## [Work to be completed]
Give the data again word for word; drop the pictures.
=====
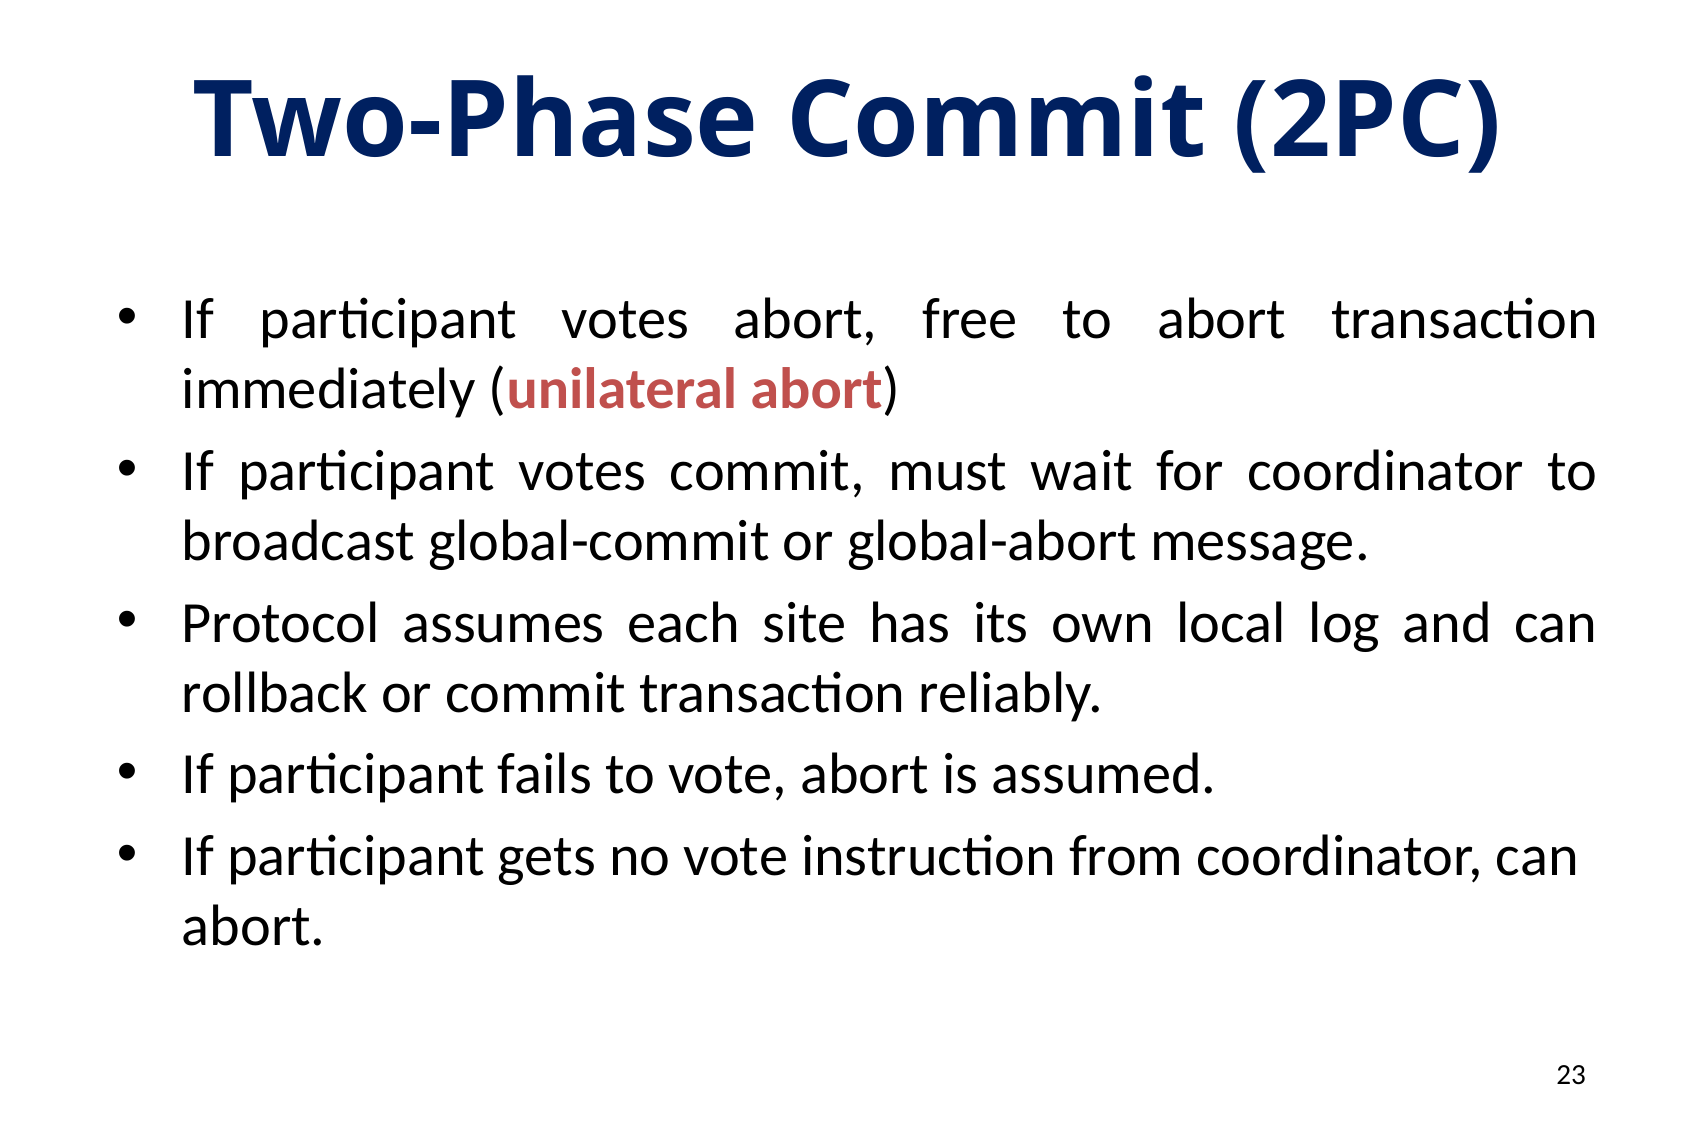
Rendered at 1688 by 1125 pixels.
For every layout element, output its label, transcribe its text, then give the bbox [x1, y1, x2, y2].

title Two-Phase Commit (2PC) [87, 20, 1607, 209]
list If participant votes abort, free to abort transaction immediately (unilateral abort) If participant votes commit, must wait for coordinator to broadcast global-commit or global-abort message. Protocol assumes each site has its own local log and can rollback or commit transaction reliably. If participant fails to vote, abort is assumed. If participant gets no vote instruction from coordinator, can abort. [99, 271, 1616, 1047]
slide_number 23 [1209, 1047, 1604, 1103]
=====
## [Exercise output]
Rendered at 1688 by 1125 pixels.
For every layout element, output its label, transcribe its text, then give the bbox [x1, y1, x2, y2].

title Two-Phase Commit (2PC) [87, 20, 1607, 209]
list If participant votes abort, free to abort transaction immediately (unilateral abort) If participant votes commit, must wait for coordinator to broadcast global-commit or global-abort message. Protocol assumes each site has its own local log and can rollback or commit transaction reliably. If participant fails to vote, abort is assumed. If participant gets no vote instruction from coordinator, can abort. [99, 271, 1616, 1047]
slide_number 23 [1209, 1047, 1604, 1103]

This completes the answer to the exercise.